Researchers in Israel have shown that a new machine-learning tool can speed up the diagnosis of psoriatic arthritis (PsA) by up to 4 years, potentially preventing irreversible joint damage and deteriorating function for sufferers.
PsA is a progressive inflammatory condition that affects the joints and connective skin mostly in patients who suffer from psoriasis (a chronic skin disease). The most common symptoms are joint pain and swelling, which can range from mild to severe, but many patients also develop more damaging erosive joint disease and deformities.
The findings from the researchers' study are being presented today <<Friday>> at the European Academy of Dermatology and Venereology's (EADV) Spring Symposium in Ljubljana.

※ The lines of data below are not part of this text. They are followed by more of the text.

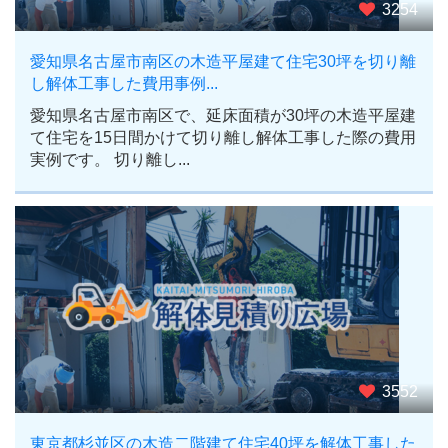
3254
愛知県名古屋市南区の木造平屋建て住宅30坪を切り離
し解体工事した費用事例...
愛知県名古屋市南区で、延床面積が30坪の木造平屋建
て住宅を15日間かけて切り離し解体工事した際の費用
実例です。 切り離し...
3552
東京都杉並区の木造二階建て住宅40坪を解体工事した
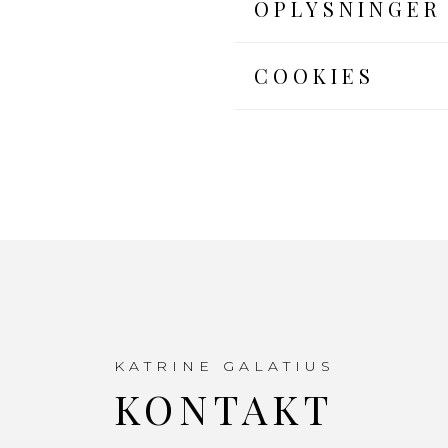
OPLYSNINGER
COOKIES
KATRINE GALATIUS
KONTAKT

The study retrospectively researched and analyzed the medical database of Israel's second-largest health medical organization with over 2.5 million members. PredictAI™ analyzed the medical records of over 2000 confirmed PsA patients in order to train the algorithm which was then tested on a separate group of confirmed PsA patients and accurately identified 32-51% of them, one to 4 years prior to a clinician's diagnosis.
The researchers developed this algorithm with the aim of shortening the time to diagnosis which takes today an average of 2.5 years from the onset of symptoms. 32% of patients in the study were identified 4 years prior to the diagnosis and 43% one year before a recorded PsA diagnosis by a clinician. When analyzing psoriasis patients' medical records only, 51% of undiagnosed PsA patients were identified one year prior to first diagnosis.
The study's authors believe it would make the most impact when used in a primary care setting because the symptoms of PsA may be unspecific compared to rheumatoid arthritis and awareness of PsA may be lacking in community medical practice.
"Many psoriasis patients themselves might be unaware they have PsA and will contact a general practitioner or an orthopedic specialist about joint or back pain – not linking it with their skin condition particularly since the non-specific nature of these symptoms makes it difficult for a clinician to diagnose upon first presentation," Dr. Shapiro explained.